### SUPPLIED ENTRIES

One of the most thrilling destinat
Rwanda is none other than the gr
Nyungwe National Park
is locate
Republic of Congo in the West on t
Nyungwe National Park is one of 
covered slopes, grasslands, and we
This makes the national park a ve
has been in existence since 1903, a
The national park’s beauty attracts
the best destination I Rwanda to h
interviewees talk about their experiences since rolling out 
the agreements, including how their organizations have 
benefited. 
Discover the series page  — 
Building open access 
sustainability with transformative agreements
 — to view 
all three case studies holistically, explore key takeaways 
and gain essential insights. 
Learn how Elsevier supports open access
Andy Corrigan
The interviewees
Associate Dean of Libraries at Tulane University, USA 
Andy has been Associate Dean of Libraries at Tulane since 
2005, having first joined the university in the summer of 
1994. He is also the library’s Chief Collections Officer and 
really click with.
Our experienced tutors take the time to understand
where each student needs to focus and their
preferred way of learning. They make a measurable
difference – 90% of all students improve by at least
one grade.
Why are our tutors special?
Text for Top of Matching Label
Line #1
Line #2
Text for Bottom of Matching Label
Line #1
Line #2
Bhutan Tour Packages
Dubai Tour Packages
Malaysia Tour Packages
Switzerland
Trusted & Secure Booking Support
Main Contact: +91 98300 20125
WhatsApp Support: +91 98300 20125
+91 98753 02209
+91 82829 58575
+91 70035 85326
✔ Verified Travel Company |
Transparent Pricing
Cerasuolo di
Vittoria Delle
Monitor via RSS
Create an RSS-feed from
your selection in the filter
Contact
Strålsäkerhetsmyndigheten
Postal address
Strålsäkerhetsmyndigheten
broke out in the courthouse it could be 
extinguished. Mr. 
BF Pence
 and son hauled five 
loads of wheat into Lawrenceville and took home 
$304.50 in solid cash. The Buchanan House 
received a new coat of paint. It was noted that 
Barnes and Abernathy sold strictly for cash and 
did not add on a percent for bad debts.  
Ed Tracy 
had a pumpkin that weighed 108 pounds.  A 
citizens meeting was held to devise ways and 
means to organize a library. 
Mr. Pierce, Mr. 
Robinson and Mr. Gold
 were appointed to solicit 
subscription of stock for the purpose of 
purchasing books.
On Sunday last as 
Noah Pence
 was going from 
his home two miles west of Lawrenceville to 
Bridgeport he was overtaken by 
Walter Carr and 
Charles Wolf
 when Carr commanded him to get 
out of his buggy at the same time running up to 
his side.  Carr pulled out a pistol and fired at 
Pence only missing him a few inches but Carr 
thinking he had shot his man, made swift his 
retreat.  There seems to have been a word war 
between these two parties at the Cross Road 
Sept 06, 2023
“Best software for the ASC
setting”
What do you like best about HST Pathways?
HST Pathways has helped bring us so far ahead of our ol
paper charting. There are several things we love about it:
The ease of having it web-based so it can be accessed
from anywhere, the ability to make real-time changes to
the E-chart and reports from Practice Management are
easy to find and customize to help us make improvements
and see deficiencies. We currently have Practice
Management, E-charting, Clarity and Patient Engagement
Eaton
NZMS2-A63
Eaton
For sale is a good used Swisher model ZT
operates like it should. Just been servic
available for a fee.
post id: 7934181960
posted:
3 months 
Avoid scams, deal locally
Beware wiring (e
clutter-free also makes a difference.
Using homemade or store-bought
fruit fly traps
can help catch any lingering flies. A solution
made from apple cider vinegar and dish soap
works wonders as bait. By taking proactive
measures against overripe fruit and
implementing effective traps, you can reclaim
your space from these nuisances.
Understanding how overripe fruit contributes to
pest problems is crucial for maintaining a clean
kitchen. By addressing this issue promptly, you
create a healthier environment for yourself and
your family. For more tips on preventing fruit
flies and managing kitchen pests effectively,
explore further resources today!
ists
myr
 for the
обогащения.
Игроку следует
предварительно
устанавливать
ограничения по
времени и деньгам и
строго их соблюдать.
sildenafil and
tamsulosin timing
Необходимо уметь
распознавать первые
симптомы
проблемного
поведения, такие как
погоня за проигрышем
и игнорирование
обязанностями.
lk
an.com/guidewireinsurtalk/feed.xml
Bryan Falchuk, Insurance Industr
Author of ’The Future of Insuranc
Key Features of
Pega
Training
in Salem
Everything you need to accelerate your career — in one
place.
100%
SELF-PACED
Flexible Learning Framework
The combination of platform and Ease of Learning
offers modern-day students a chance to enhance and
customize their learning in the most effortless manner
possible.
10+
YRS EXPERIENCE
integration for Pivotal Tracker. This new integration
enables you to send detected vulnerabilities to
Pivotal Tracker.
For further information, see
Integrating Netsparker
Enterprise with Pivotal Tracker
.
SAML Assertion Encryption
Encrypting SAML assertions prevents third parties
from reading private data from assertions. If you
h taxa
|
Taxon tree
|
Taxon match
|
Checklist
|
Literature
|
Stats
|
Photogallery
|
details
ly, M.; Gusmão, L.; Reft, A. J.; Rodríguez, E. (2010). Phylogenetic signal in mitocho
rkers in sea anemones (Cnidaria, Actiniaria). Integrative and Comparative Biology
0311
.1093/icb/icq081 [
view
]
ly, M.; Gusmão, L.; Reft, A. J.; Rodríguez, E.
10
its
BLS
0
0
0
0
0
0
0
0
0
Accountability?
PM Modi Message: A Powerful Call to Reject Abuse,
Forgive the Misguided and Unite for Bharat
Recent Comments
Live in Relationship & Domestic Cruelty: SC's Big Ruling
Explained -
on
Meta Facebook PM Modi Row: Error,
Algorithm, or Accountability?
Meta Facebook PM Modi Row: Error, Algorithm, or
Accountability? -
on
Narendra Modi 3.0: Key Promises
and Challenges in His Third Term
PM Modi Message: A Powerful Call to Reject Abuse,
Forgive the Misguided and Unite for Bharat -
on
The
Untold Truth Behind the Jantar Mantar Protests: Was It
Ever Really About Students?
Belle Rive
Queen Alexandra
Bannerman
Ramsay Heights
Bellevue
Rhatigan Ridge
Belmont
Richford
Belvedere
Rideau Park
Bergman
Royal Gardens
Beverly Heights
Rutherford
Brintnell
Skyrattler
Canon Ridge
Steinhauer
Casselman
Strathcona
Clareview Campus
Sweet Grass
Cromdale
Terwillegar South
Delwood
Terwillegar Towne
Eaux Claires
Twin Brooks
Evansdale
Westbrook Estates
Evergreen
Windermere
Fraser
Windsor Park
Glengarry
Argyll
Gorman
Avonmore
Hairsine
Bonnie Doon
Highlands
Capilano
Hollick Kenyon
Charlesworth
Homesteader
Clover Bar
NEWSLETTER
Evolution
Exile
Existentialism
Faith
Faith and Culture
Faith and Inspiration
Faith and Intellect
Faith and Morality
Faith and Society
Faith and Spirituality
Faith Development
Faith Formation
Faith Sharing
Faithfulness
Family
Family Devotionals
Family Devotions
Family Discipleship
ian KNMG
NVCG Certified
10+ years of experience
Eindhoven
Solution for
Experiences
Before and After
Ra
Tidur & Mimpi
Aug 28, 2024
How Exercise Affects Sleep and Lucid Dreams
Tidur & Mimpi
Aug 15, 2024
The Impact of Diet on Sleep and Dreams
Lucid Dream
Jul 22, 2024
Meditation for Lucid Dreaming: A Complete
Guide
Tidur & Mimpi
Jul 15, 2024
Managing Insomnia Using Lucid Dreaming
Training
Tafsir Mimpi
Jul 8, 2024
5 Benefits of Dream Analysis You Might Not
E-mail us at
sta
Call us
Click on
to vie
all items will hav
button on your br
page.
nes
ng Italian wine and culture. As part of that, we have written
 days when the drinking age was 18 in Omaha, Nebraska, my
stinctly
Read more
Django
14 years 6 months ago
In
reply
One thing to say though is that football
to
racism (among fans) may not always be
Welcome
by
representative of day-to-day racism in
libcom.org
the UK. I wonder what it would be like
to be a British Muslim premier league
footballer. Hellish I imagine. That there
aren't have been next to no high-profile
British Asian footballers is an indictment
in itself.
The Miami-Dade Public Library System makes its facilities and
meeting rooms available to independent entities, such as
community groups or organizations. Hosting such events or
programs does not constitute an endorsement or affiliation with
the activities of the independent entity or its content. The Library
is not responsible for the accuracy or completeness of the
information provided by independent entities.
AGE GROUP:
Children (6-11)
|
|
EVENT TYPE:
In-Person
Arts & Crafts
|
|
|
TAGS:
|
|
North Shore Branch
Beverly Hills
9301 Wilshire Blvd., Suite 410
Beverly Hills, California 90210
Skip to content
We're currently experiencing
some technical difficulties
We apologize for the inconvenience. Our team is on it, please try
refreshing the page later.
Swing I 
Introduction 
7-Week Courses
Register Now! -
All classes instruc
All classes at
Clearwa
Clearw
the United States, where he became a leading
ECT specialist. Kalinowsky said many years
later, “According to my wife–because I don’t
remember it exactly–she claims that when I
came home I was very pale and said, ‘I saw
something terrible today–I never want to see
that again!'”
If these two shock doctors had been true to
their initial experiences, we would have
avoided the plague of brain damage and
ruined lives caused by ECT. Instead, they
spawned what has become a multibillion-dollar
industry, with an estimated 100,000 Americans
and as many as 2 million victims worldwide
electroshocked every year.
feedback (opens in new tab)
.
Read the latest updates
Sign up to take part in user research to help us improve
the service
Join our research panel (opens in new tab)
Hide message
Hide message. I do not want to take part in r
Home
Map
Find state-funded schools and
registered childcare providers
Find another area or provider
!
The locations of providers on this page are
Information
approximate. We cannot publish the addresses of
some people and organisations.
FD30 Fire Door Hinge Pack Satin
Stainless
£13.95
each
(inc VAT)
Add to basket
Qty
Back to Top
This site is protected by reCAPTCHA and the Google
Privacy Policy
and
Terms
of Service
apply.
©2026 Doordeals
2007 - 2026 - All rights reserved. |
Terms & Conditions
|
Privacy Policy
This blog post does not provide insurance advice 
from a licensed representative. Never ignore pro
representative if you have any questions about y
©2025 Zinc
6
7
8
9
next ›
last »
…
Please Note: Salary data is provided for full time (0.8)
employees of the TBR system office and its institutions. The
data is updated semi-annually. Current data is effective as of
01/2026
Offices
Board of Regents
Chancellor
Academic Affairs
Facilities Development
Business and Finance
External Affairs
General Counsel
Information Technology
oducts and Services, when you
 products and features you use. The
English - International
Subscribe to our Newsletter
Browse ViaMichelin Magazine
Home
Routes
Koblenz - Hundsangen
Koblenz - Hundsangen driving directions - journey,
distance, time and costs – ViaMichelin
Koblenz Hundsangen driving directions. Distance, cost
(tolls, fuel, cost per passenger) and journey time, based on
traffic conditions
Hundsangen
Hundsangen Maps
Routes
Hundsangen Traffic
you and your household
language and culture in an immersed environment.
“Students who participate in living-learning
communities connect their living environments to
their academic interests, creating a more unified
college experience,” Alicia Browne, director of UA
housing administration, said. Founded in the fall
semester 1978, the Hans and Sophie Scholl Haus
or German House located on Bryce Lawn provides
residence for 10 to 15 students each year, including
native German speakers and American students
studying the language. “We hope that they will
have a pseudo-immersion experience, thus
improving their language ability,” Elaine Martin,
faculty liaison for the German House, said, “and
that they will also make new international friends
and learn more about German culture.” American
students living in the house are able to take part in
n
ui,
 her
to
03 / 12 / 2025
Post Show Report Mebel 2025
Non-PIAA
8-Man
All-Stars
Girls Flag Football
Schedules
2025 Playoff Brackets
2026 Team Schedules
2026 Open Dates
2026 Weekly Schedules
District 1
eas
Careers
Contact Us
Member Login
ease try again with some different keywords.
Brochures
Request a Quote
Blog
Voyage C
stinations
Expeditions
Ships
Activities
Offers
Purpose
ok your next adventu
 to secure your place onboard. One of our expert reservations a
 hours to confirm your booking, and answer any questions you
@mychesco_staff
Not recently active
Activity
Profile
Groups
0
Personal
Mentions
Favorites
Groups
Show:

### BRIEF
Transcribe, exactly and without additions, the lines of the records above, beginning with the line that contains "from reading private" and ending with the line that contains "ly, M.; Gusmão, L.; Reft, A. J.; Rodríguez, E. (2010).", both included.

### RESPONSE FOR THIS EXERCISE
from reading private data from assertions. If you
h taxa
|
Taxon tree
|
Taxon match
|
Checklist
|
Literature
|
Stats
|
Photogallery
|
details
ly, M.; Gusmão, L.; Reft, A. J.; Rodríguez, E. (2010). Phylogenetic signal in mitocho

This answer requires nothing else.